-- ABOUT THIS TASK --
Find the string "blog" in the records. Copy each line that has it.

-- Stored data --
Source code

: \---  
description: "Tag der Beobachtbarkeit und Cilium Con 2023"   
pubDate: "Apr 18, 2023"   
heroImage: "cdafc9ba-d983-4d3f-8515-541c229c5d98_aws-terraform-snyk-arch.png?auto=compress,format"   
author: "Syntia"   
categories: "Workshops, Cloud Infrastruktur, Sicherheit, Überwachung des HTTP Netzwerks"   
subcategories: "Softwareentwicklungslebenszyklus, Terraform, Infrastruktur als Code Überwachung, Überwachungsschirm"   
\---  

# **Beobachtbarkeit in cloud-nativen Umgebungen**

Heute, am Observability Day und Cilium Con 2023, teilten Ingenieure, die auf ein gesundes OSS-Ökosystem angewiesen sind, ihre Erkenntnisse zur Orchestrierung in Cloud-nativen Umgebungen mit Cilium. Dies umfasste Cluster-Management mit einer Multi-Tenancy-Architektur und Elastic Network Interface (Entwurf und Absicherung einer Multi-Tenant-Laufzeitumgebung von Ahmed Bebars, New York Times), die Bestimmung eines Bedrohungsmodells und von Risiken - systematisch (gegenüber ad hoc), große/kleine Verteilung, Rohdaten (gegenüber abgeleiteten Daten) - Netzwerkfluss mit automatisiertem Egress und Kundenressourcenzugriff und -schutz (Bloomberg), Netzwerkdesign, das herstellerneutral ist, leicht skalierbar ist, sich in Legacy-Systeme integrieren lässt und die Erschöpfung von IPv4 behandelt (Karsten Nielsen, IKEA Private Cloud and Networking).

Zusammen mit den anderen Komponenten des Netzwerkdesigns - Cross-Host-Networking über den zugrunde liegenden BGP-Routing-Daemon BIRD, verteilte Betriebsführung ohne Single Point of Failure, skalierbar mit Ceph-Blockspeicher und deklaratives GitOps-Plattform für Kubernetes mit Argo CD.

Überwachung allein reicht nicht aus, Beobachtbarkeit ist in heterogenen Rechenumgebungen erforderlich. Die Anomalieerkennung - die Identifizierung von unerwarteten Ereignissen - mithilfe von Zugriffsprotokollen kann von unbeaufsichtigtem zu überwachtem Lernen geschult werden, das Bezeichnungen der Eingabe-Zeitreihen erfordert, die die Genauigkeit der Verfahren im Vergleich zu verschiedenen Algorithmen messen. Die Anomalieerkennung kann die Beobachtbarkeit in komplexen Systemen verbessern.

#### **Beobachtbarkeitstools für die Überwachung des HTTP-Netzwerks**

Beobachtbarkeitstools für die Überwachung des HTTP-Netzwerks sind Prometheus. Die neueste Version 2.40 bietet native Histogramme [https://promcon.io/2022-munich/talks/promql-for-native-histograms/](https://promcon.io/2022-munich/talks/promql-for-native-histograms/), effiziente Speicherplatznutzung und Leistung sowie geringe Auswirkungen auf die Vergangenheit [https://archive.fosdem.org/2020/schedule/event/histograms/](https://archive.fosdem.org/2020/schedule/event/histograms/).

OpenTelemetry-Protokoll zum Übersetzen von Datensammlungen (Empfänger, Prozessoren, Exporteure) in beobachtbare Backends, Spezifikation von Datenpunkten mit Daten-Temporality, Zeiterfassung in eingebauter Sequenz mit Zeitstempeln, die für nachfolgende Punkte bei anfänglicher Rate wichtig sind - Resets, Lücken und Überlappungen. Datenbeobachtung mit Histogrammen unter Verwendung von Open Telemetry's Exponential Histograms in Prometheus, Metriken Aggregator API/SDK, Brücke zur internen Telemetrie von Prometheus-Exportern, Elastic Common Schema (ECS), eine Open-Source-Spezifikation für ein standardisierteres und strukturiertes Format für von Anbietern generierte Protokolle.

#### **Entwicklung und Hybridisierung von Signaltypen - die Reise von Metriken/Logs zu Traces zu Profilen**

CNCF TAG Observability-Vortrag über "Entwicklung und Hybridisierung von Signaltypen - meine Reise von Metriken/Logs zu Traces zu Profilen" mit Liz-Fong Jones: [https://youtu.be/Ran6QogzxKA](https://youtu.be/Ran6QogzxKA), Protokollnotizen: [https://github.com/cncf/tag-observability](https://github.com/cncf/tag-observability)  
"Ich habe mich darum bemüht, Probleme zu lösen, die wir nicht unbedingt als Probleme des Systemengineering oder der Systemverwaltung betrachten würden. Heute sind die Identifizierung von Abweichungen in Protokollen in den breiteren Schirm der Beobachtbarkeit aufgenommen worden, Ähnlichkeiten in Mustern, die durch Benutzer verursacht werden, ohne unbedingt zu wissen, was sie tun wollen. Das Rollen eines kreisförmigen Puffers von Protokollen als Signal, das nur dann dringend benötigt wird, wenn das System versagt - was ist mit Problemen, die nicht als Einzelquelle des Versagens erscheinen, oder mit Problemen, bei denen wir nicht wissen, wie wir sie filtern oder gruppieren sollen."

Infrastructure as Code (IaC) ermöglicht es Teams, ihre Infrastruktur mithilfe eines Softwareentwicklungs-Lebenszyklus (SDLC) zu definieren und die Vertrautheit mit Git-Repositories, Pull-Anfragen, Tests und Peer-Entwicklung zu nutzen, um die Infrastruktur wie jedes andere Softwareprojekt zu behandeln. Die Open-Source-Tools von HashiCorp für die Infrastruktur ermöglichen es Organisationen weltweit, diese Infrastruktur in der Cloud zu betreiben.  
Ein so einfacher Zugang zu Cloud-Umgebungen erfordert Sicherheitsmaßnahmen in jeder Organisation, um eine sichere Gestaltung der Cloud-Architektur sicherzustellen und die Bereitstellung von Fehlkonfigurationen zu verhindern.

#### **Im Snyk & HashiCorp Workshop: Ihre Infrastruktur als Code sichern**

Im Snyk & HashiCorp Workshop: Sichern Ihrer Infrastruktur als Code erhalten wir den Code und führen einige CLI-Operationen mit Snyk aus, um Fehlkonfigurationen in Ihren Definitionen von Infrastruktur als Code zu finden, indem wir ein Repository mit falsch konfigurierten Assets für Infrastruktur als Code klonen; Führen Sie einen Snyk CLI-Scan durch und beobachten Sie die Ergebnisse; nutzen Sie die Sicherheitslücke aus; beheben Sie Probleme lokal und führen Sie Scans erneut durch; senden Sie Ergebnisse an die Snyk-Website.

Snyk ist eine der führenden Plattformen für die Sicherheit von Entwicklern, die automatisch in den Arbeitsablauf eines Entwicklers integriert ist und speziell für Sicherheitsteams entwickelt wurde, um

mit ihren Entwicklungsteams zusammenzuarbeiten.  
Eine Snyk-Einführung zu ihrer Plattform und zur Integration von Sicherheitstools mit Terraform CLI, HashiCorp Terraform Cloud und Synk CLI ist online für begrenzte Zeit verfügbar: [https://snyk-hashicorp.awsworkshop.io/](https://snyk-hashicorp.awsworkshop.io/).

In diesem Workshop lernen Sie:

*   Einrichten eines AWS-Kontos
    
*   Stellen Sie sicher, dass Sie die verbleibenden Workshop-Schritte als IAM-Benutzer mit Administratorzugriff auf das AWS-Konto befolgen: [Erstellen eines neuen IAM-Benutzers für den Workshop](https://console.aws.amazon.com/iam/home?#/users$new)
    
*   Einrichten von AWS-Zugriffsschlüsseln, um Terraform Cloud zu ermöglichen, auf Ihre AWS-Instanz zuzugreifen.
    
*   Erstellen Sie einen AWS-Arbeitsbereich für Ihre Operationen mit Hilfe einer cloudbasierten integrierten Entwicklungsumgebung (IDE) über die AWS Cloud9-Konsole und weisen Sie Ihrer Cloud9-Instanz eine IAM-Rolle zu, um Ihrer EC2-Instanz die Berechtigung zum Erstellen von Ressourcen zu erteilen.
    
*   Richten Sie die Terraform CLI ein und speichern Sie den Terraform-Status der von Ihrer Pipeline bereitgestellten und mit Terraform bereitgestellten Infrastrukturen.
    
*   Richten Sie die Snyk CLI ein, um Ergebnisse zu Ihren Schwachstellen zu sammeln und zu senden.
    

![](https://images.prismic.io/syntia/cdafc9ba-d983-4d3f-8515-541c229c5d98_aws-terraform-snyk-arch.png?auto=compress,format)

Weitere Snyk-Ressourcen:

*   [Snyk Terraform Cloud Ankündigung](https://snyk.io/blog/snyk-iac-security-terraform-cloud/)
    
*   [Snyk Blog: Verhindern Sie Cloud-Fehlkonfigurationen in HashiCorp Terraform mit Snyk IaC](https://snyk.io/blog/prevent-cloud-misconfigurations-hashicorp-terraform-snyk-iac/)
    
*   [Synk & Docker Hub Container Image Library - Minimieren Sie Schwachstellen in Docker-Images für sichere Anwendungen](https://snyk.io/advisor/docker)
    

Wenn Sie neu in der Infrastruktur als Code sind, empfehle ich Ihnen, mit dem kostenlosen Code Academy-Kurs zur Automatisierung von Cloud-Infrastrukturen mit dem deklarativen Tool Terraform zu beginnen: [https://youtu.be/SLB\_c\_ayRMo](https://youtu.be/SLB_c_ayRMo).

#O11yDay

-- SOLUTION --
*   [Snyk Terraform Cloud Ankündigung](https://snyk.io/blog/snyk-iac-security-terraform-cloud/)
*   [Snyk Blog: Verhindern Sie Cloud-Fehlkonfigurationen in HashiCorp Terraform mit Snyk IaC](https://snyk.io/blog/prevent-cloud-misconfigurations-hashicorp-terraform-snyk-iac/)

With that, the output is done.